Activity – Pick up the mailing-list reply below on MIPS entropy sources and the CP0 Random register, and continue it from its final sentence.

Extract provided –
********

Hi Jason,
> > It depends on the exact system. Some have a 32-bit high-resolution
> > counter in the chipset (arch/mips/kernel/csrc-ioasic.c) giving like 25MHz
> > resolution, some have nothing but jiffies.
>
> Alright, so there _are_ machines with no c0 cycles but with a good
> clock. Yet, 25MHz is still less than the cpu cycle, so this c0 random
> ORing trick remains useful perhaps.
It's not much less than the CPU cycle really, given that the R3k CPUs are
clocked at up to 40MHz in the systems concerned and likewise the buggy R4k
CPUs run at up to 60MHz (and mind that their CP0 Count register increments
at half the clock rate, so the rate is up to 30MHz anyway). The overhead
of the calculation is more than that, let alone the latency and issue rate
of an uncached MMIO access to the chipset register.
Also the systems I have in mind and that lack a counter in the chipset
actually can make use of the buggy CP0 timer, because it's only when CP0
timer interrupts are used that the erratum matters, but they use a DS1287
RTC interrupt instead unconditionally as the clock event (see the comment
at the bottom of arch/mips/dec/time.c). But this has not been factored in
with `can_use_mips_counter' (should it just check for `mips_hpt_frequency'
being zero perhaps, meaning the timer interrupt not being used?).
Thomas, do you happen to know if any of the SGI systems that we support
had buggy early R4k chips?
> > It seems like a reasonable idea to me, but the details would have to be
> > sorted out, because where a chipset high-resolution counter is available
> > we want to factor it in, and otherwise we need to extract the right bits
> > from the CP0 Random register, either 13:8 for the R3k or 5:0 for the R4k.
>
> One thing we could do here that would seemingly cover all the cases
> without losing _that_ much would be:
>
> return (random_get_entropy_fallback() << 13) | ((1<<13) - read_c0_random());
Except this would have to be:
return (random_get_entropy_fallback() << 14) | ((1<<14) - read_c0_random());
of course, as bit 13 is still one of the active ones in the R3k CP0 Random
register.

********

Data extracts –
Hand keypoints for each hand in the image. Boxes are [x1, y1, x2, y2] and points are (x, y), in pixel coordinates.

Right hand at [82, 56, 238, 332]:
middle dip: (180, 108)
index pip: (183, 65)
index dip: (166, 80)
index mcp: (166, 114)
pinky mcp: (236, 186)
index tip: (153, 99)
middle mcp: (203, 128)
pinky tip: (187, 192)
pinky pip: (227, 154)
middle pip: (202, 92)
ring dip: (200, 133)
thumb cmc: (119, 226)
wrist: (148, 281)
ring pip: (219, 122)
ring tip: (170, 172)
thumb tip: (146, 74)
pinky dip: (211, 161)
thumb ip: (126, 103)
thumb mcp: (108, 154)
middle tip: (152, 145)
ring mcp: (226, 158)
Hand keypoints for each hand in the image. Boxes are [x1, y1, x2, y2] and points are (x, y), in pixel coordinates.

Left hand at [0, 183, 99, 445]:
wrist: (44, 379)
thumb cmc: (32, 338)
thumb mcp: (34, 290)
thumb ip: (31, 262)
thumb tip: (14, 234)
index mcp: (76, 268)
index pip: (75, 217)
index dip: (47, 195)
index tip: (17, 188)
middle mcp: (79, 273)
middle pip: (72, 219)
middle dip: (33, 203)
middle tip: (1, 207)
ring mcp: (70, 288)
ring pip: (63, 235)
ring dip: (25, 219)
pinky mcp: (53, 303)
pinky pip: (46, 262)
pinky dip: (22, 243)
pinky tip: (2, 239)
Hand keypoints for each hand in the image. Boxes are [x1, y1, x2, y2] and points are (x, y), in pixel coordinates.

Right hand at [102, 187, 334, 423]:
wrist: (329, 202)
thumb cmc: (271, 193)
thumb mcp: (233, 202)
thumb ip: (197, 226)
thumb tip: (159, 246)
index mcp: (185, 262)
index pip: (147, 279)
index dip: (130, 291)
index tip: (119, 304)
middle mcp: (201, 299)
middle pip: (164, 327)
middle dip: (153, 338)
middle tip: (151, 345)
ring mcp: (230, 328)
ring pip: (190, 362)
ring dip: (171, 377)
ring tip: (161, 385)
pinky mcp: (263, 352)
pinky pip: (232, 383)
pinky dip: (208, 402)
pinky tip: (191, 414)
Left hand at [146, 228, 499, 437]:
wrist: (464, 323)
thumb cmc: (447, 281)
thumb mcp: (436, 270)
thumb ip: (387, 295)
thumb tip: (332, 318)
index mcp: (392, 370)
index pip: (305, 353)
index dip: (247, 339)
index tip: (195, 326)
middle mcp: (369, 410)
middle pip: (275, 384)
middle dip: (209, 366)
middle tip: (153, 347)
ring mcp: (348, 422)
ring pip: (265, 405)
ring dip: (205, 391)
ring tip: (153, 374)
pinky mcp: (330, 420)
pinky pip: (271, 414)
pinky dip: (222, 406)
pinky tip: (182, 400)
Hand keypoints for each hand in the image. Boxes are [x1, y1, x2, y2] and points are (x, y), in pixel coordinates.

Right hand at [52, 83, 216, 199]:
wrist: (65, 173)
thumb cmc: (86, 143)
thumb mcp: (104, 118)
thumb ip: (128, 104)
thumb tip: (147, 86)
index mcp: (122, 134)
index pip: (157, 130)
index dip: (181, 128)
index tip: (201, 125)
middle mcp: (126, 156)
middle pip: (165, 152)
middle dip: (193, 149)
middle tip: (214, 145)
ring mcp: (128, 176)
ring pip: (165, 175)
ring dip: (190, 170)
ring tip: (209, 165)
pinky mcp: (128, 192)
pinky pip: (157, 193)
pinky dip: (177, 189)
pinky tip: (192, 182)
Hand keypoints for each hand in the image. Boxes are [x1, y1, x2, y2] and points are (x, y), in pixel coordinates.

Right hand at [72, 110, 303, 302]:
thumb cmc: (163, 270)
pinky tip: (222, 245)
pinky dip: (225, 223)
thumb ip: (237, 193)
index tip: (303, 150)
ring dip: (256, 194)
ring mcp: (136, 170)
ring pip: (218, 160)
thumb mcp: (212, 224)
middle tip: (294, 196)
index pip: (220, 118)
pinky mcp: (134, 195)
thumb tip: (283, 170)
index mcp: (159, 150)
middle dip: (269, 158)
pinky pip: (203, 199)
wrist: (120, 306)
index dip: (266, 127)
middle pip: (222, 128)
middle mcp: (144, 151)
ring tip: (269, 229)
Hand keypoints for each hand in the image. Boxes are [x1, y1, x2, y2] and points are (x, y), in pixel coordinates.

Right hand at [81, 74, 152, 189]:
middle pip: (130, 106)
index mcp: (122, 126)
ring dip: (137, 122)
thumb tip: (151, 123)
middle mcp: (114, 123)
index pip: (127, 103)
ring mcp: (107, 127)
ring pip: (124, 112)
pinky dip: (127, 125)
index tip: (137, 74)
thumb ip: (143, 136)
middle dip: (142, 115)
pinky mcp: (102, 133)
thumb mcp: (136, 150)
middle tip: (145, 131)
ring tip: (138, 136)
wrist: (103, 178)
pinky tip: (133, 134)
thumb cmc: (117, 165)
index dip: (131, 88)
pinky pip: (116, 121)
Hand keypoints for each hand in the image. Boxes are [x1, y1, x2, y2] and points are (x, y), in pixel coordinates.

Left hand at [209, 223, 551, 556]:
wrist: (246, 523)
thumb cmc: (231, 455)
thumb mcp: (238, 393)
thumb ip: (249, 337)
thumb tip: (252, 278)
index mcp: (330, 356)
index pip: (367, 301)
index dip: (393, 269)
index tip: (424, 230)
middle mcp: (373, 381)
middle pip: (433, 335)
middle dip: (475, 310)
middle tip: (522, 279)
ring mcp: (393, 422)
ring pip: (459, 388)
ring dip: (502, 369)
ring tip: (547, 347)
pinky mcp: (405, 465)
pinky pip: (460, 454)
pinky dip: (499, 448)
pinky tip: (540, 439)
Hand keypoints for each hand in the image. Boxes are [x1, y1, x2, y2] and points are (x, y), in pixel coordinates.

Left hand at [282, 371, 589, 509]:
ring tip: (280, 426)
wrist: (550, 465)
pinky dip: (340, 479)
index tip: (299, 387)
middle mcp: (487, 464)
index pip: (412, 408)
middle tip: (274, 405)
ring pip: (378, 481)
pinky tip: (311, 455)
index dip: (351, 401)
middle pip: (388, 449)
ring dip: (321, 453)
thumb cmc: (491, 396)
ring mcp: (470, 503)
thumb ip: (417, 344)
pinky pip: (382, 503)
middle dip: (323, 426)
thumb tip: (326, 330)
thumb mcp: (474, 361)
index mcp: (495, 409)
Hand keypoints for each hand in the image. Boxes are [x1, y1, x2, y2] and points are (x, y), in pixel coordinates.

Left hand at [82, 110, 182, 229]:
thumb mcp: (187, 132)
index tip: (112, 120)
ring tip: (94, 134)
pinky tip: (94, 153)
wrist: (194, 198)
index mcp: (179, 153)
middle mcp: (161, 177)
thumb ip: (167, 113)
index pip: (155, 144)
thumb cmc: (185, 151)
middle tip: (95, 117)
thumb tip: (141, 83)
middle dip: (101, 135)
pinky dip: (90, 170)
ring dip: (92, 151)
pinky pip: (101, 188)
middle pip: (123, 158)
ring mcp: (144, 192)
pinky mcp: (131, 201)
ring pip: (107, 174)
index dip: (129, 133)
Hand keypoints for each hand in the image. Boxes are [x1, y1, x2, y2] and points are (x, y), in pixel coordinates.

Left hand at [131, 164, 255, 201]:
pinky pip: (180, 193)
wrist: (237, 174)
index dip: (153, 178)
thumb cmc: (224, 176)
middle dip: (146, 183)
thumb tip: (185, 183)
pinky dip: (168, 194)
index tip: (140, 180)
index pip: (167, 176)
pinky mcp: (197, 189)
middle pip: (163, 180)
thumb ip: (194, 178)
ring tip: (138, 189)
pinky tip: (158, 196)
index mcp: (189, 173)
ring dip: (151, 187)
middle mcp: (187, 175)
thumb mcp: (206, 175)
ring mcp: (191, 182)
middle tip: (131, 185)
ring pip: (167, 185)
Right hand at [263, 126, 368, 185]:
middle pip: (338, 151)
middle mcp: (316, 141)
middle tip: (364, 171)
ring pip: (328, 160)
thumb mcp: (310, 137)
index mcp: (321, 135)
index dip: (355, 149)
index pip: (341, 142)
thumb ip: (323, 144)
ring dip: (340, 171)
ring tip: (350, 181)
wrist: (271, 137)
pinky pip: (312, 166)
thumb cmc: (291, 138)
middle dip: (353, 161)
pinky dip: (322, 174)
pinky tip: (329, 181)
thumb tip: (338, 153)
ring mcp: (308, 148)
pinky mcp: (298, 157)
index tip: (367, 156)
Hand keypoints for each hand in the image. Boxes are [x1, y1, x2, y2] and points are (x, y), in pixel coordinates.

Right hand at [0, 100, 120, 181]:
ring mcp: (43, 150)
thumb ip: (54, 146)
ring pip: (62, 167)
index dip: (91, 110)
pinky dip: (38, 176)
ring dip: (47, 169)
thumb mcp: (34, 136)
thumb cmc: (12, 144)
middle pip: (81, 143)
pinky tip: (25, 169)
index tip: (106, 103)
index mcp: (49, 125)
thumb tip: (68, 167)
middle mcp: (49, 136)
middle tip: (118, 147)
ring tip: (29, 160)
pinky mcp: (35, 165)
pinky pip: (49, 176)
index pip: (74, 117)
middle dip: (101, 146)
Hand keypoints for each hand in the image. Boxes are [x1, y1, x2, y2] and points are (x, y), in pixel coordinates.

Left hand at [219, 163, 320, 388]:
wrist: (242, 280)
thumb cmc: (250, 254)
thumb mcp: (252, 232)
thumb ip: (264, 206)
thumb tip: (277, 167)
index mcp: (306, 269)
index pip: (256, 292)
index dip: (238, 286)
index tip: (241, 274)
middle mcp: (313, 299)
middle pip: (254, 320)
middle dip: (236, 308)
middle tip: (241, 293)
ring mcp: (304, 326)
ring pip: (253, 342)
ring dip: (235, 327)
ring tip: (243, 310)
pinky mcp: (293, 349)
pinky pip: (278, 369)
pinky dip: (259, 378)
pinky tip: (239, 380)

********

Expected output –
> Or in case the 13 turns out to be wrong on some hardware, we could
> mitigate the effect with:
>
> return (random_get_entropy_fallback() << 13) ^ ((1<<13) - read_c0_random());
There are two variants only of the CP0 Random register that we can ever
encounter, as it's been de-facto standardised in early 1990s already and
then written down in the MIPSr1 architecture specification ~2000. So I
think it may make sense to actually handle them both explictitly with
individual calculations, possibly conditionalised on a CONFIG setting or
`cpu_has_3kex', because kernels that support the two variants of the MMU
architecture are mutually incompatible.
Ah, there's that buggy non-compliant JZ4740 chip too. I guess we can
figure out how many CP0 Random bits it implements, though it may be worth
noting that architecturally the register is not required to decrement, so
again it may be good to double-check how the JZ4740 selects the values
there.
I think the check for a buggy CP0 timer in `can_use_mips_counter' should
also be qualified with !(CONFIG_CPU_MIPS32 || CONFIG_CPU_MIPS64), which
will reduce the function to a constant 1 for the overwhelming majority of
systems out there, without a need to refer to CP0 PRId every time.
> As mentioned in the 1/xx patch of this series,
> random_get_entropy_fallback() should call the highest resolution thing.
> We then shave off the least-changing bits and stuff in the
> faster-changing bits from read_c0_random(). Then, in order to keep it
> counting up instead of down, we do the subtraction there.
Isn't it going to be an issue for an entropy source that the distribution
of values obtained from the CP0 Random bit-field is not even, that is some
values from the 6-bit range will never appear?
> What do you think of this plan?
Otherwise it makes absolute sense to me.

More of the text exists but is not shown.